Sunday, 3 March 2019

Trying To Make Sense Of QVM’s Upper Market Decline.

This may seem blindingly obvious but there is a simple reason why shopping centres are reducing the space devoted to standard shops and creating more entertainment - footfall is down.

Shoppers are no longer inspired by simple shopping and no amount of advertising is going to correct that. But modern retail thinking suggests there are other things that bring consumers to retail centres – things like concerts, arts centres, spas, fitness clubs, children’s activities, fine dining – and the list goes on. Things that create a desirable link with customers, and help form a bond, perhaps a community bond, that makes a centre able to satisfy other needs. Importantly these services provide a level of leisure and entertainment that can never be satisfied online.  

QVM is experiencing the same decline in “shopping activity” and that is why trader numbers are falling.  QVM has very successfully enhanced food and entertainment in its Night Market schedule, but the daytime activity remains a challenge, at least in the Upper Market. String Bean Alley is an interesting exercise.  It has the potential to create something new and interesting for the Day Market, and it fits in well with Night Market activities.

But the bigger picture for the Upper Market is a major exercise. It requires intense retail thinking and probably thinking that is driven by new learning. There is a huge amount of new learning and experimentation going on right now. Retailers around the globe are spending millions on new ways of exciting consumers and making shopping (sorry, “retail experiences”) more convenient and desirable.

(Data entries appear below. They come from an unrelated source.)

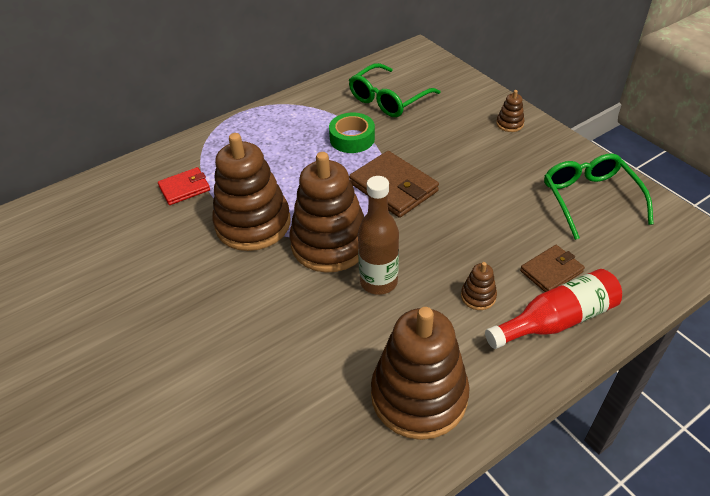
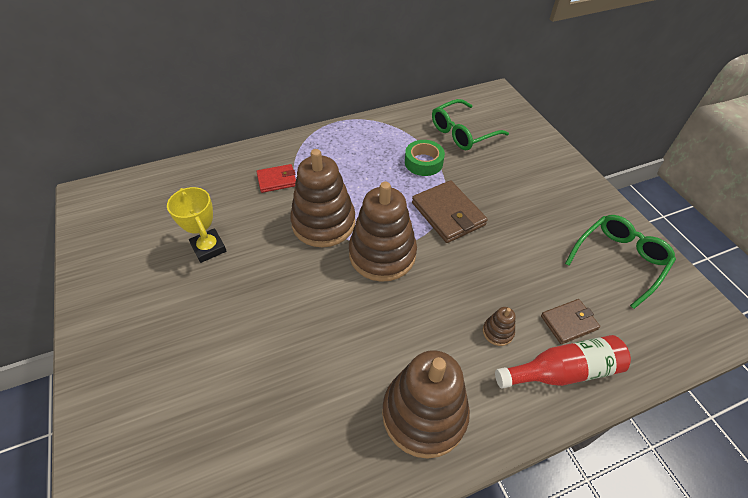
camera: 10 degrees right, 5 degrees up
brown bottle [358,176,399,295] -> none
brown stacking toy [496,90,524,132] -> none
green glasses [544,154,654,240] -> green glasses turned 45 degrees clockwise [565,215,676,309]
none -> yellow trophy [167,187,227,263]

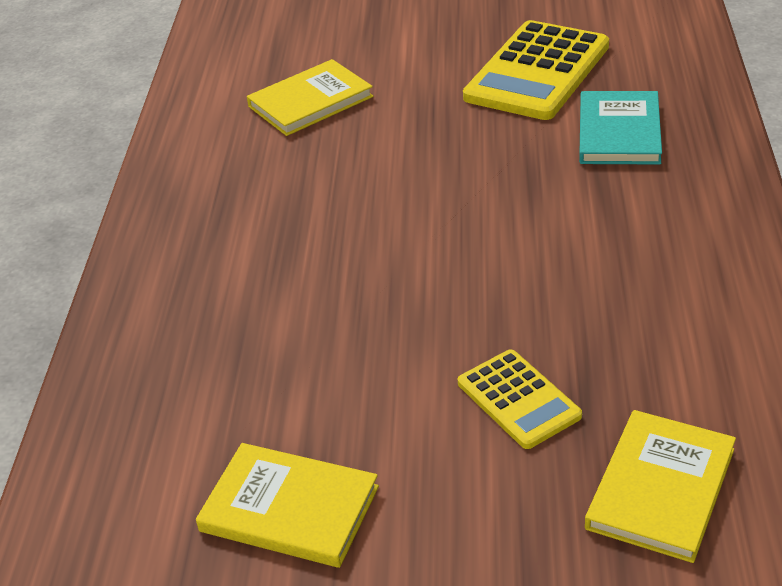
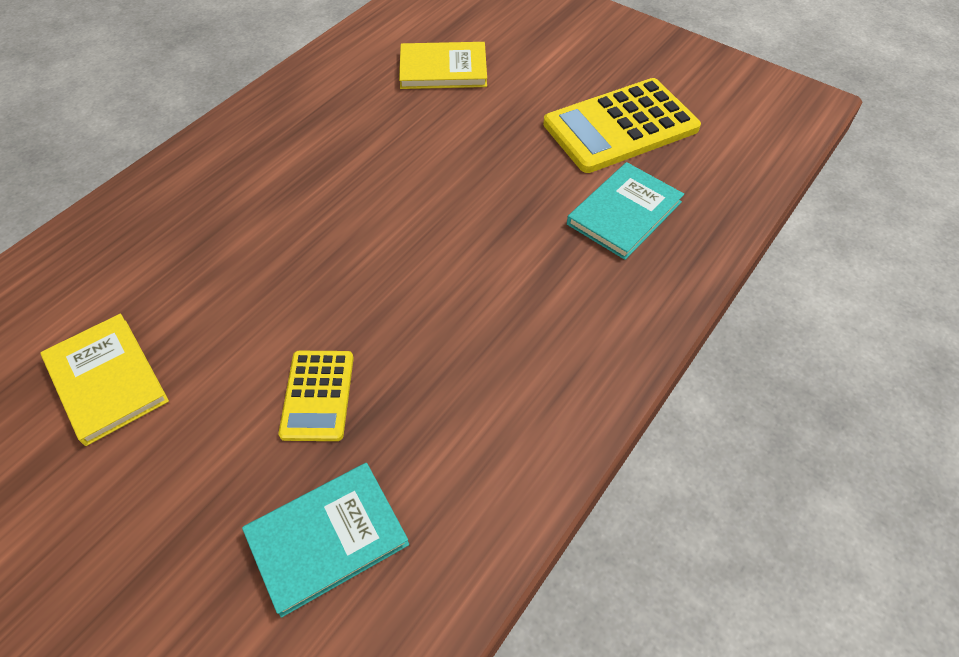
camera: 30 degrees right, 15 degrees up
yellow book [585,410,736,563] -> turquoise book [242,463,409,618]

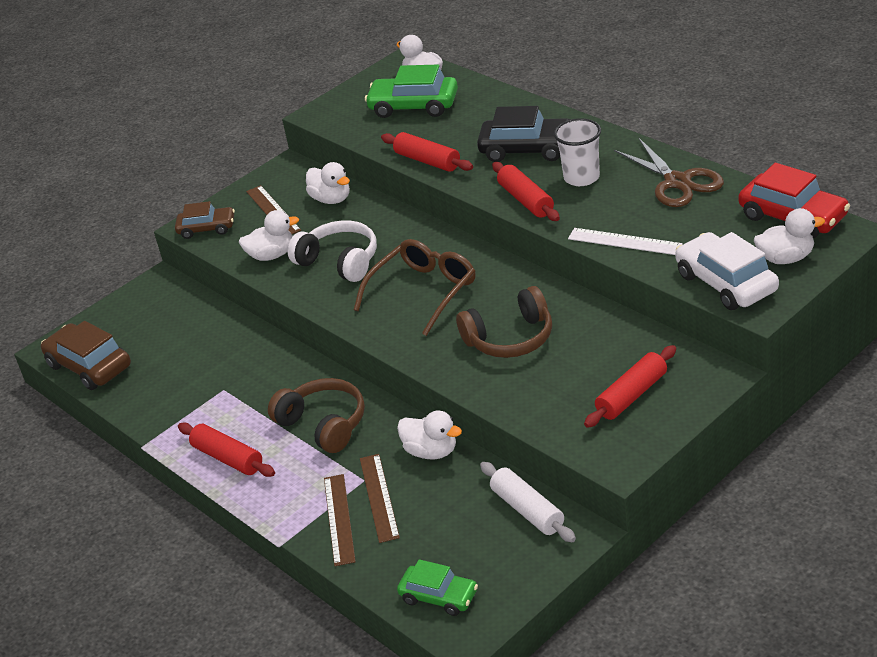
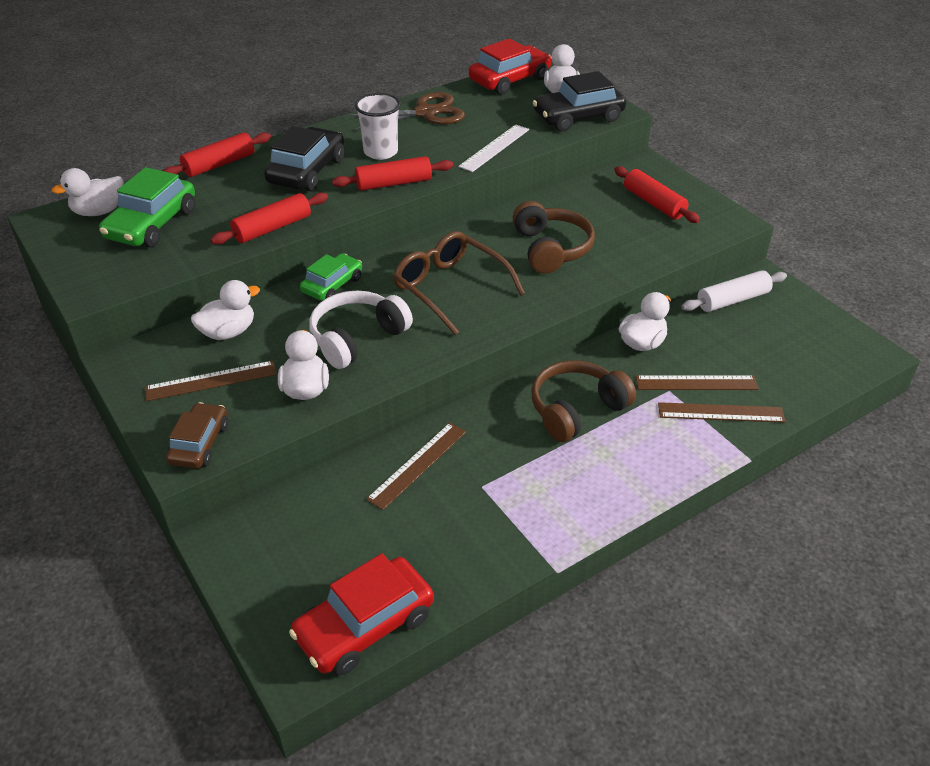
camera: 85 degrees left, 5 degrees up
brown car [41,321,131,390] -> red car [289,553,434,676]
red rolling pin [178,423,275,477] -> red rolling pin moved to [163,132,271,177]
green car [397,559,478,616] -> green car moved to [300,253,362,301]
white car [675,232,779,310] -> black car [533,71,626,132]
none -> brown ruler [366,423,466,510]

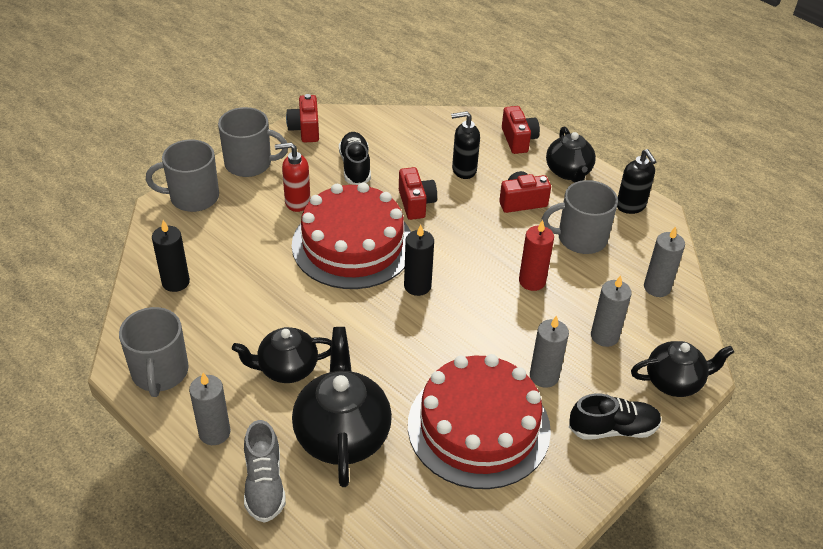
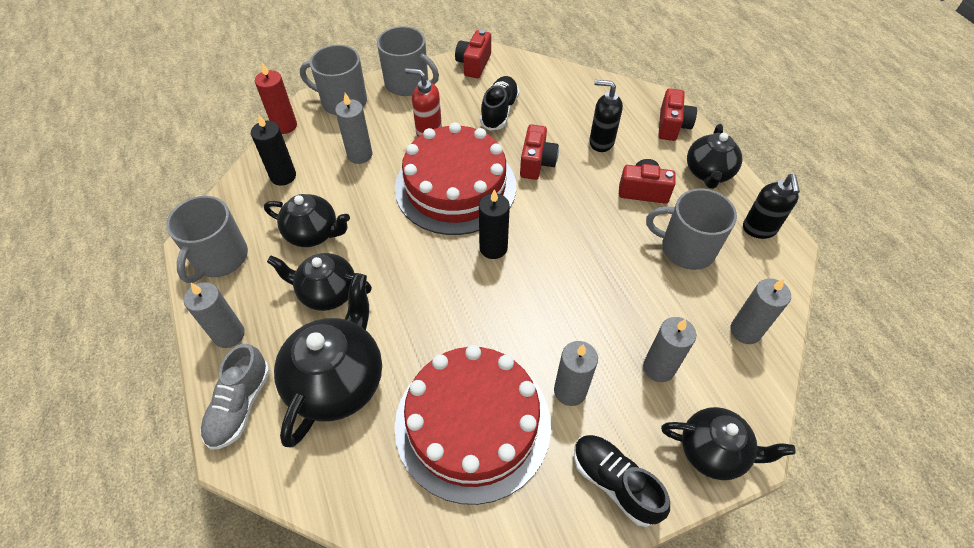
camera: 25 degrees right, 10 degrees up
red candle [519,220,554,291] -> red candle moved to [255,63,297,134]
black shoe [569,394,662,440] -> black shoe turned 150 degrees counterclockwise [574,435,670,527]
none -> black teapot [264,194,350,247]
none -> grey candle [335,93,373,164]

To some extent that future is out of the hands of individual traders although the search for new entrepreneurial ideas, and general excellence in retailing, should remain the aim for every trader. But amongst traders there are real frustrations with things like stall gaps, and when times are tough, time is an enemy.  It might be helpful if we could start the conversation on how we curate a better market right now. There are plenty who would put their shoulder to that cause.